───── Data
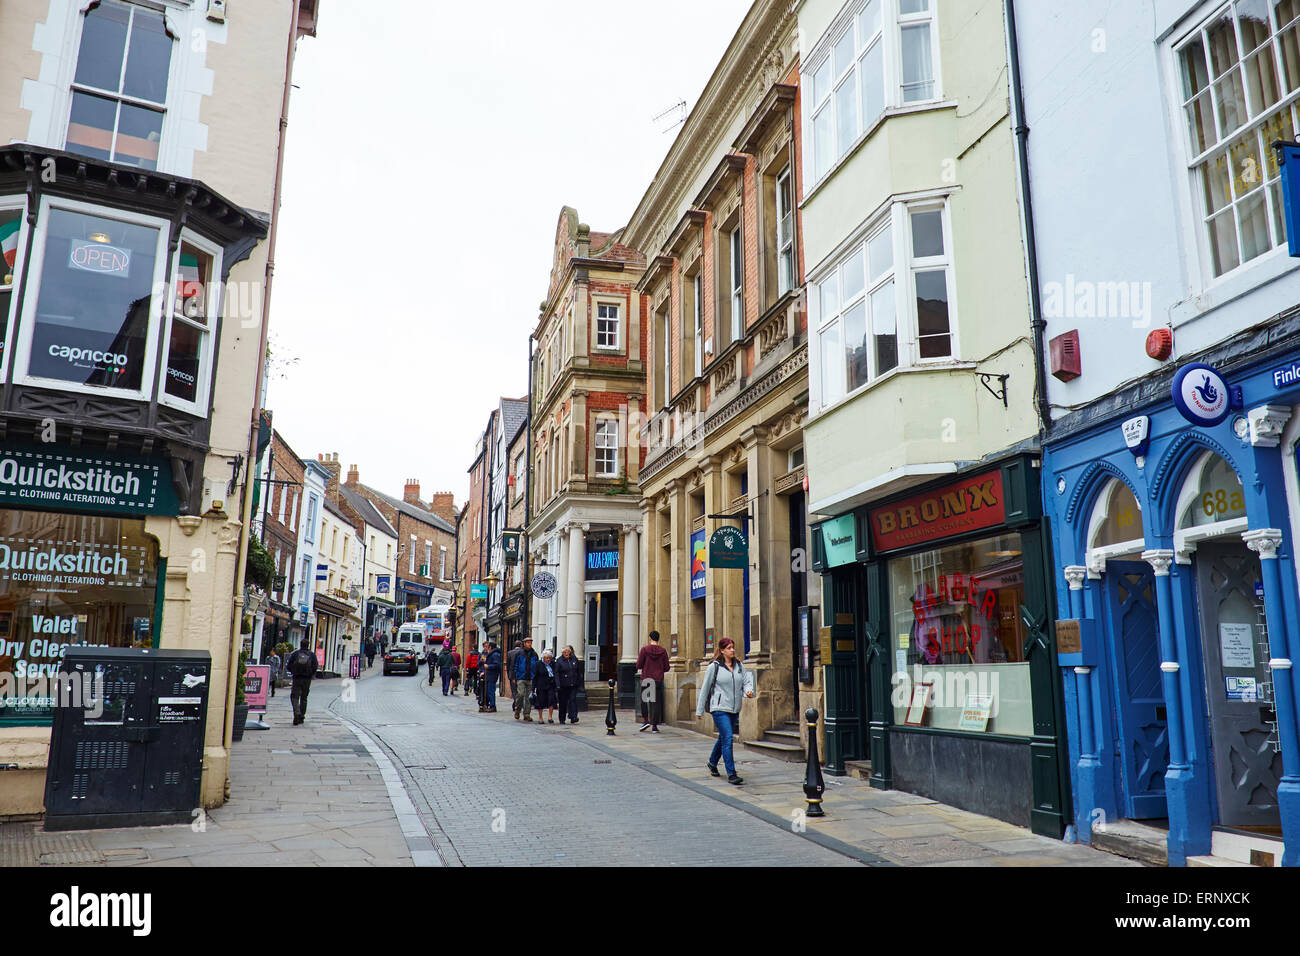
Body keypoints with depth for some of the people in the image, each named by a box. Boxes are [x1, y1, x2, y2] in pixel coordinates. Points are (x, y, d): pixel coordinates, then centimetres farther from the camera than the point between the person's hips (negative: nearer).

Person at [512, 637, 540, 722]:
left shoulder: (534, 654, 9)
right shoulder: (519, 653, 1)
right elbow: (515, 666, 3)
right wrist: (513, 677, -1)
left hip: (531, 679, 3)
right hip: (521, 678, -3)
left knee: (529, 697, 2)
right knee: (521, 694, -15)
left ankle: (527, 715, 9)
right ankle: (517, 710, 9)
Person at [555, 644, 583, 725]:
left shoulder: (574, 659, 7)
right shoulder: (559, 661, -4)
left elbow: (579, 671, 14)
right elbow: (556, 674, -7)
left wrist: (579, 681, 12)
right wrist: (558, 685, -14)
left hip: (573, 685, 2)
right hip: (563, 685, -2)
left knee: (573, 699, -10)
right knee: (563, 702, 5)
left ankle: (573, 717, -12)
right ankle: (562, 719, 18)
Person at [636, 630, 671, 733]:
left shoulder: (644, 649, -6)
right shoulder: (663, 651, -1)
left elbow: (638, 666, -7)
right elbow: (667, 668, 1)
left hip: (646, 679, -1)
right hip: (658, 680, 1)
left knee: (644, 700, 16)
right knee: (656, 702, 3)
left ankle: (645, 720, 4)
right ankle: (654, 725, 1)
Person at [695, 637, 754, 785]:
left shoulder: (740, 666, 9)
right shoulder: (714, 667, -5)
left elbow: (747, 681, 9)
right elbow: (704, 688, 1)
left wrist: (749, 691, -16)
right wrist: (699, 710, 4)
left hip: (735, 709, 6)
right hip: (719, 708, -5)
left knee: (723, 738, 18)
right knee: (728, 738, -14)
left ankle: (712, 763, 43)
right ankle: (731, 775, -11)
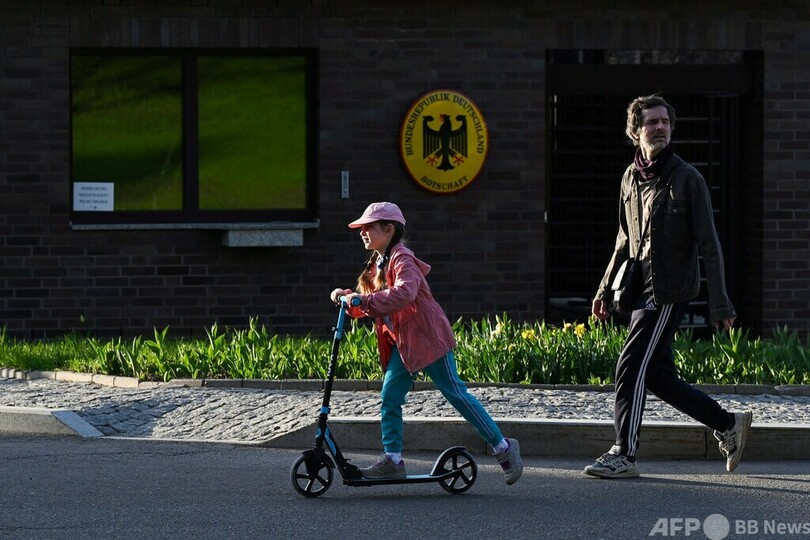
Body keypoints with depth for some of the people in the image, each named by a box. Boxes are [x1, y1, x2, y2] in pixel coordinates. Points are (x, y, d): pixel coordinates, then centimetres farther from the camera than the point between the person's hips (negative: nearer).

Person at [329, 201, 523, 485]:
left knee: (456, 394, -7)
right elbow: (370, 305, 17)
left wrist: (364, 300, -39)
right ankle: (393, 459, 3)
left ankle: (504, 448, 1)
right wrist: (347, 296, -1)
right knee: (389, 398, 0)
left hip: (427, 336, -9)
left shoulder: (402, 260, -16)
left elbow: (403, 294, -35)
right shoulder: (378, 264, 14)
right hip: (402, 342, 9)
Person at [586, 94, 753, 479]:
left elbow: (709, 245, -9)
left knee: (632, 367, -11)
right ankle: (728, 425, 21)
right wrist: (606, 288, 21)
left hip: (669, 291, -7)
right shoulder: (631, 178, 12)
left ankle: (624, 454, -5)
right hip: (642, 290, 7)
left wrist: (719, 303, -13)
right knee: (656, 374, 8)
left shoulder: (687, 179, -8)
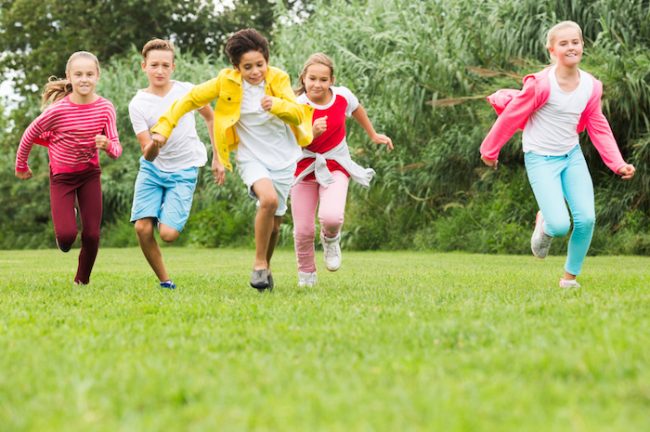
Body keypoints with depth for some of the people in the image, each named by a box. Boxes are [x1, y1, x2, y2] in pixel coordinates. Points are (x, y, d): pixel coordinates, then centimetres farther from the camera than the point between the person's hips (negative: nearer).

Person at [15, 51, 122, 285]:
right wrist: (21, 166, 5)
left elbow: (116, 149, -15)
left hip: (90, 173, 2)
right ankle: (67, 218, 24)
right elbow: (30, 135, -7)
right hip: (62, 175, -2)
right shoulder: (58, 110, -23)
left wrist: (108, 145, -39)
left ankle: (82, 281, 21)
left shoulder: (105, 108, -16)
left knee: (92, 235, -3)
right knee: (67, 236, -14)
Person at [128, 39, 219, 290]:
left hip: (184, 171, -1)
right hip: (153, 168, 1)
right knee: (142, 228, -15)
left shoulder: (187, 91, -7)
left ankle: (169, 219, 20)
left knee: (168, 234, -17)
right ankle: (165, 282, 3)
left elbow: (210, 118, 12)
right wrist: (153, 145, -38)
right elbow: (148, 155, -14)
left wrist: (217, 158, 11)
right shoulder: (138, 104, -10)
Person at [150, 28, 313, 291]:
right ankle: (259, 263, -13)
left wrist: (277, 105, -40)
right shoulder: (227, 82, -10)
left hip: (284, 159, 2)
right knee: (269, 200, -30)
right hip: (252, 158, -2)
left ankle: (265, 267, 37)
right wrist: (164, 127, -9)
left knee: (274, 222, 8)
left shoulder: (278, 79, -9)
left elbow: (299, 114, -19)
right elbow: (190, 99, -2)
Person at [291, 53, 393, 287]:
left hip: (335, 166, 1)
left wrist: (373, 135, 27)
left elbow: (357, 110, 15)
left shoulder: (342, 96, -10)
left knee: (331, 217, -26)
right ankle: (306, 275, 25)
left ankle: (331, 239, 11)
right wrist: (312, 132, -38)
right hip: (305, 167, 0)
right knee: (303, 230, -2)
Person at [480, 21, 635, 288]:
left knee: (586, 218, -10)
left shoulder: (591, 86, -3)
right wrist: (489, 150, 0)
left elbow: (598, 128, 8)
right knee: (560, 225, -18)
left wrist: (618, 164, 0)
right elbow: (510, 117, -9)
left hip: (572, 156, 5)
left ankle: (570, 276, 11)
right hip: (541, 159, -5)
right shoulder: (542, 84, -19)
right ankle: (544, 224, 22)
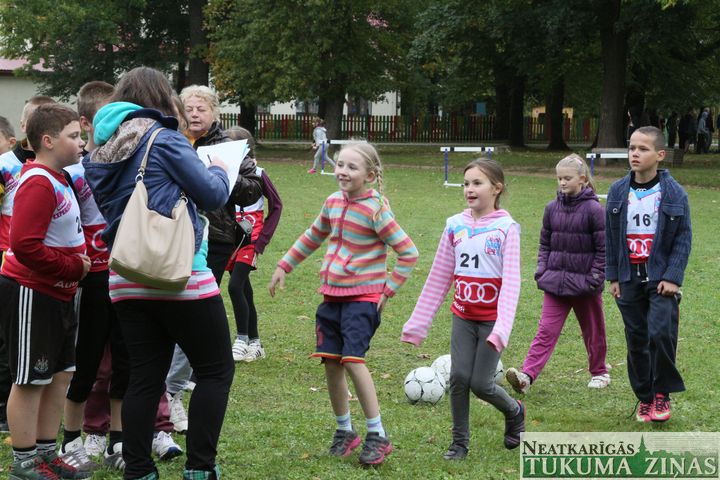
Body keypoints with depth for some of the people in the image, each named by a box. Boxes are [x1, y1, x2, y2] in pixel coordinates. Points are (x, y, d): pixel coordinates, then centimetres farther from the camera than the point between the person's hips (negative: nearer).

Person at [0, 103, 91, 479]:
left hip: (57, 294, 10)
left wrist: (77, 263, 6)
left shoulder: (58, 180, 13)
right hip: (30, 293, -10)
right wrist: (74, 267, -19)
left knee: (61, 374, 14)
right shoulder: (38, 185, -19)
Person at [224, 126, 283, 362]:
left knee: (235, 286, -15)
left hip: (249, 238, -4)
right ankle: (255, 343, 18)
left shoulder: (257, 174, -6)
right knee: (244, 290, 9)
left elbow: (276, 206, 2)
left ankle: (242, 340, -4)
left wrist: (262, 240, -4)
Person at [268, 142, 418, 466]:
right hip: (332, 295, 7)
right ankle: (344, 430, 21)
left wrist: (388, 290, -12)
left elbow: (408, 253, -12)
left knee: (353, 359, -18)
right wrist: (284, 266, 25)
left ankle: (377, 436, -9)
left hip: (363, 297, -7)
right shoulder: (334, 202, 6)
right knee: (331, 363, 5)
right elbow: (313, 237, 24)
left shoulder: (376, 210, -14)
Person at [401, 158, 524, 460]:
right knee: (458, 378, -5)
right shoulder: (455, 226, 4)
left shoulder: (506, 228, -9)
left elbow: (511, 280, -15)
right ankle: (459, 442, 11)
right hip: (463, 316, 4)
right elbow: (439, 277, 10)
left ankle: (514, 411, 27)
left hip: (491, 318, -4)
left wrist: (502, 327, -26)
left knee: (480, 383, -4)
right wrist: (418, 323, 10)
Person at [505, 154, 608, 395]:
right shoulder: (552, 208, 4)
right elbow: (545, 242, 14)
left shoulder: (594, 209, -10)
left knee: (593, 332, 13)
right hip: (555, 282, 3)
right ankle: (526, 375, -16)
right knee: (546, 330, -5)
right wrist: (542, 269, 4)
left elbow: (603, 248, -7)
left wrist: (595, 278, -11)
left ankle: (599, 373, 32)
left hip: (584, 283, -3)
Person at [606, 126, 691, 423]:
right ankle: (644, 398, 20)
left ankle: (662, 393, 2)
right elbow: (610, 236, 10)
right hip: (629, 277, 3)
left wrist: (673, 276, -11)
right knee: (636, 339, 8)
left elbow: (683, 238, -3)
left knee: (661, 332, -16)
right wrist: (613, 276, 6)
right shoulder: (618, 192, 3)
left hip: (661, 278, -3)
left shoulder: (674, 194, -5)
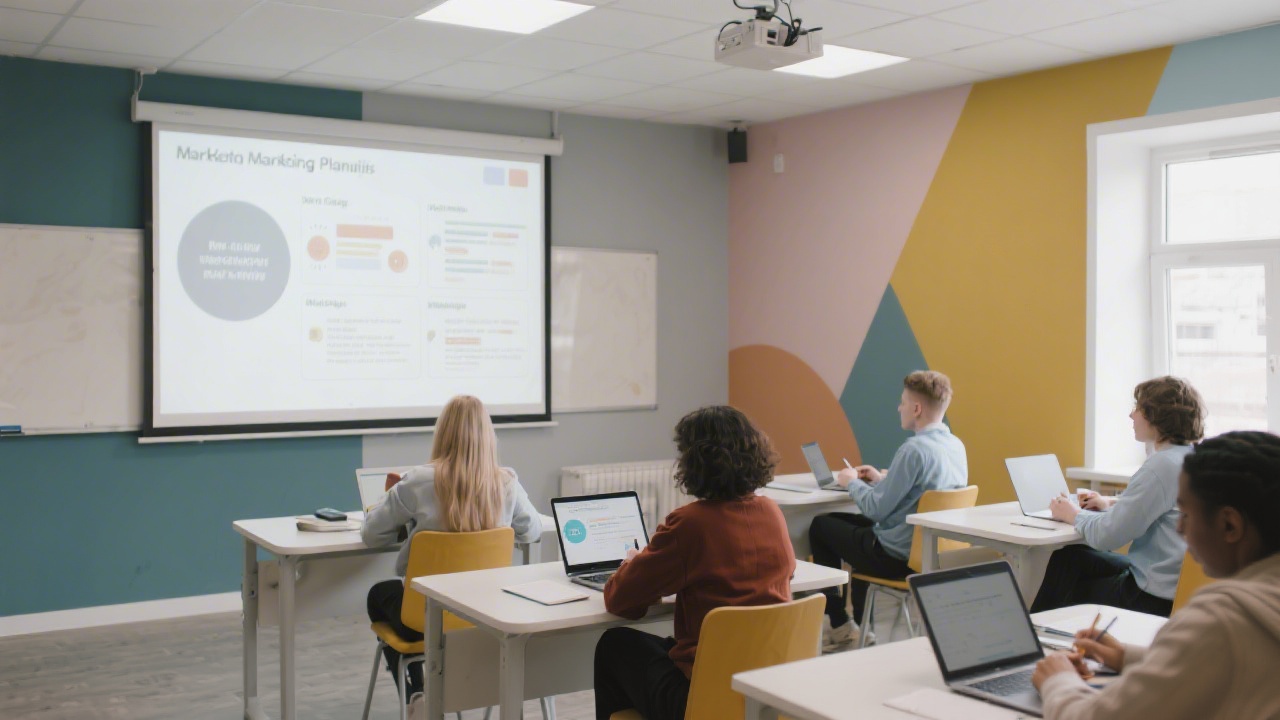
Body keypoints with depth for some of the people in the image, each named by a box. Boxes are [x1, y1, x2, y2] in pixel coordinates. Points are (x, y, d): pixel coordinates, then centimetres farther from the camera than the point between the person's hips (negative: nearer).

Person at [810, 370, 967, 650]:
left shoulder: (914, 450, -26)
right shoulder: (956, 446, 1)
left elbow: (877, 509, -22)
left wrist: (852, 482, -4)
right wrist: (883, 477, 14)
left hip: (897, 558, -9)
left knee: (820, 526, 13)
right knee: (851, 523, 31)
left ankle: (838, 625, 21)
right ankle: (858, 622, 36)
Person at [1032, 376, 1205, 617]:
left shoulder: (1162, 466, -23)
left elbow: (1106, 535, -21)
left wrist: (1074, 515, -3)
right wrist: (1112, 503, 15)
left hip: (1156, 598, -9)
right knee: (1070, 558, 18)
──────────
## [Task prompt]
Everything from the first line of the records through the line containing "left shoulder: (740, 666, 9)" should be repeated exactly, with the pictures left out.

## [Your response]
Body keypoints with depth for some of the people in the image, each named by a box. Boxes are [x1, y1, x2, y2] in pixel coordinates. Points are (x, y, d): pixel coordinates, then centimetres farther from the camera than the point between the person's hips (negative: nearer).

Person at [512, 637, 540, 722]:
left shoulder: (534, 654, 9)
right shoulder: (519, 653, 1)
right elbow: (515, 666, 3)
right wrist: (513, 677, -1)
left hip: (531, 679, 3)
right hip: (521, 678, -3)
left knee: (529, 697, 2)
right knee: (521, 694, -15)
left ankle: (527, 715, 9)
right ankle: (517, 710, 9)
Person at [555, 644, 583, 725]:
left shoulder: (574, 659, 7)
right shoulder: (559, 661, -4)
left elbow: (579, 671, 14)
right elbow: (556, 674, -7)
left wrist: (579, 681, 12)
right wrist: (558, 685, -14)
left hip: (573, 685, 2)
right hip: (563, 685, -2)
left knee: (573, 699, -10)
right knee: (563, 702, 5)
left ankle: (573, 717, -12)
right ankle: (562, 719, 18)
Person at [636, 630, 671, 733]:
left shoulder: (644, 649, -6)
right shoulder: (663, 651, -1)
left elbow: (638, 666, -7)
right elbow: (667, 668, 1)
left hip: (646, 679, -1)
right hip: (658, 680, 1)
left knee: (644, 700, 16)
right knee: (656, 702, 3)
left ankle: (645, 720, 4)
right ankle: (654, 725, 1)
Person at [695, 637, 754, 785]:
left shoulder: (740, 666, 9)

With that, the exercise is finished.